Third, based on two prior Supreme Court decisions, “the charge should have included that a hospital’s discretionary healthcare decision is ‘entirely lawful’ when it: (1) genuinely serves a public healthcare objective; (2) is made in the ‘regular course of conducting the affairs of the hospital’; and (3) is based on adequate, reliable, and reasonable information as would be relied upon ‘by professional persons responsibly involved in the [healthcare] field’” [Citation]. As plaintiffs concede, a valid healthcare decision would have nullified their allegation that Valley breached the implied covenant of good faith and fair dealing. The jury was given no law on how to measure Valley’s defense to the implied covenant claim.”

“[T]he uncertainty created by the jury charge was cumulatively exacerbated by two additional errors: the admission into evidence of privileged communications between [Valley’s general counsel] and Valley; and plaintiffs’ attorney’s improper summation comments,” Justice Fasciale said. Valley had inadvertently disclosed those communications in the midst of an intense period of discovery, and the Court found that that did not constitute a waiver of privilege. Among other things, “plaintiffs’ counsel went on to highlight the privileged emails at length in his summation.” The admission of privilege communications was thus not harmless.

The summation of plaintiff’s counsel also implied that Valley had only two instances of patients who transferred elsewhere when, in fact and as plaintiff’s counsel knew, Valley had evidence of sixty such patients.
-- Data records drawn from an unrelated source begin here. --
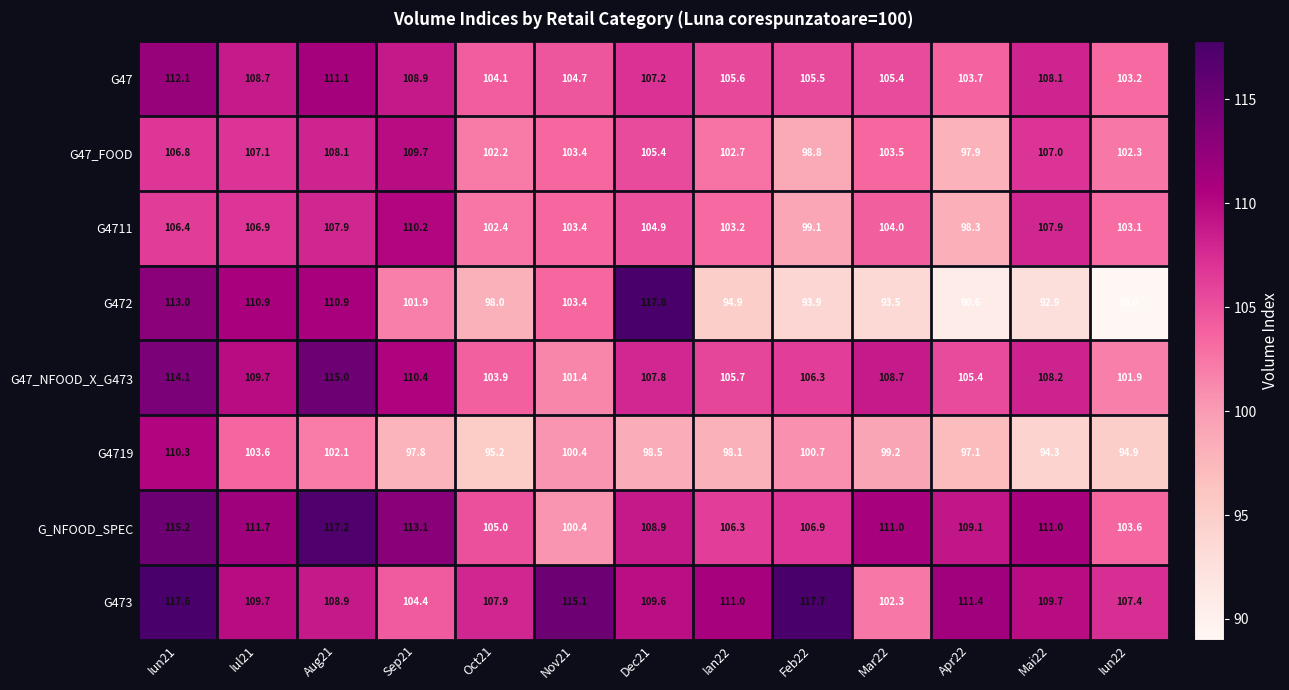

What is the total value across all series at Apr22?

813.5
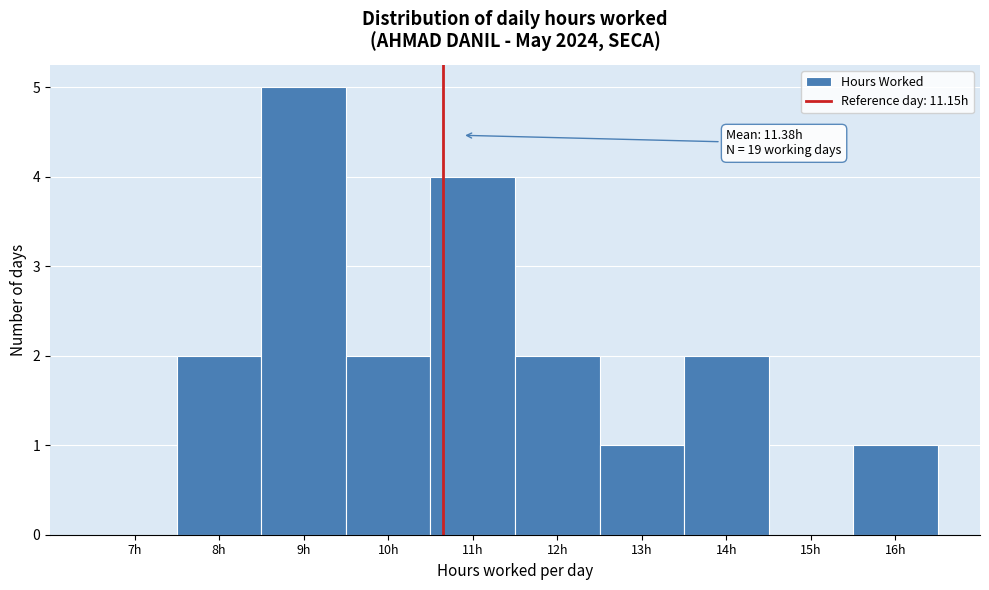

Reading right to left, what are all the values shown in this chart?

16h=1	15h=0	14h=2	13h=1	12h=2	11h=4	10h=2	9h=5	8h=2	7h=0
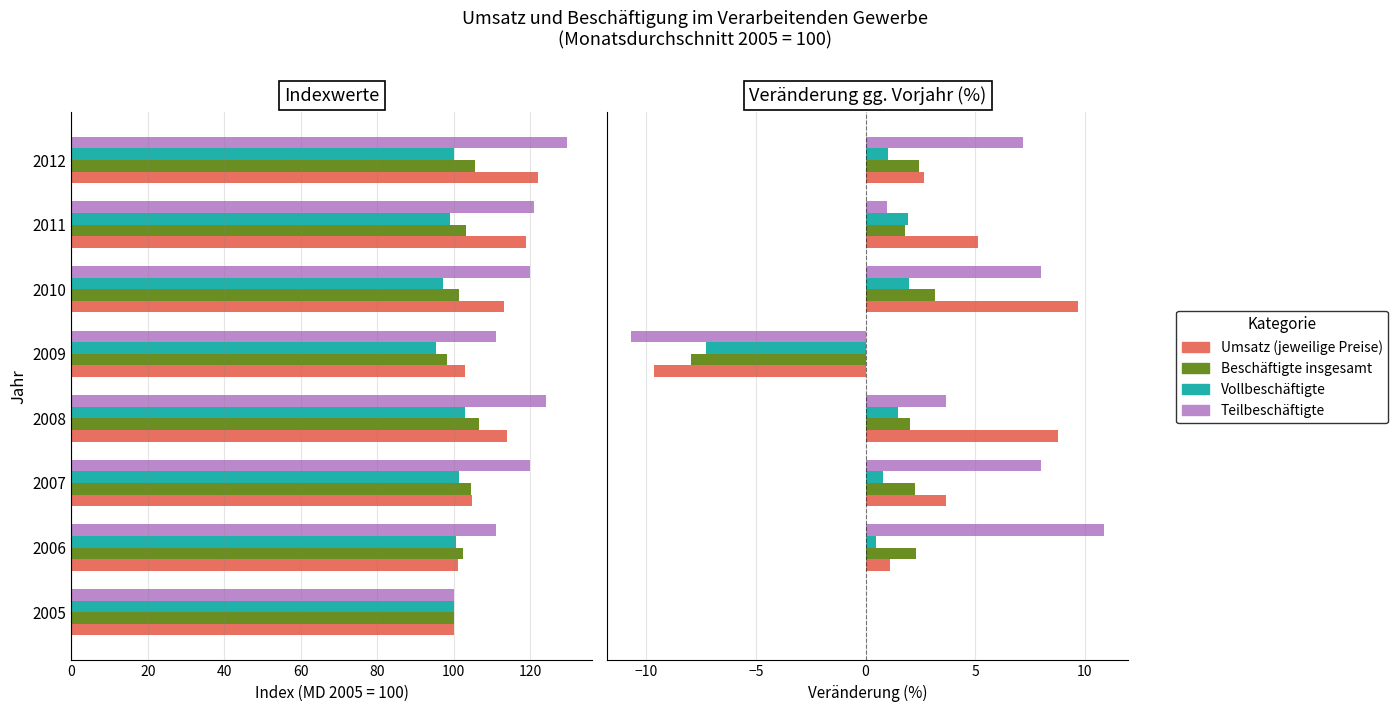

Reading right to left, extract all data points from this chart.

Umsatz (jeweilige Preise): 2.7	5.1	9.7	-9.7	8.8	3.7	1.1	0.0
Beschäftigte insgesamt: 2.4	1.8	3.2	-8.0	2.0	2.2	2.3	0.0
Vollbeschäftigte: 1.0	1.9	2.0	-7.3	1.5	0.8	0.5	0.0
Teilbeschäftigte: 7.2	1.0	8.0	-10.7	3.7	8.0	10.9	0.0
The Law Division had precluded Valley from introducing that evidence, and plaintiff took unfair advantage of that, “exploit[ing] a favorable evidentiary ruling . . . to strike an unfair blow at the defense.”

The combination of those errors called for a new trial on the implied covenant issue only. The jury’s rejection of the breach of contract claim stood and could not be revisited on remand.

Justice Fasciale’s opinion was necessarily dense, detailing as it did the intricate facts and the extensive procedural history that led to today’s result. But it is well worth reading in full, as it contains a wealth of law regarding hospital decisionmaking, good faith and fair dealing, attorney-client privilege, plain error, and a number of other principles.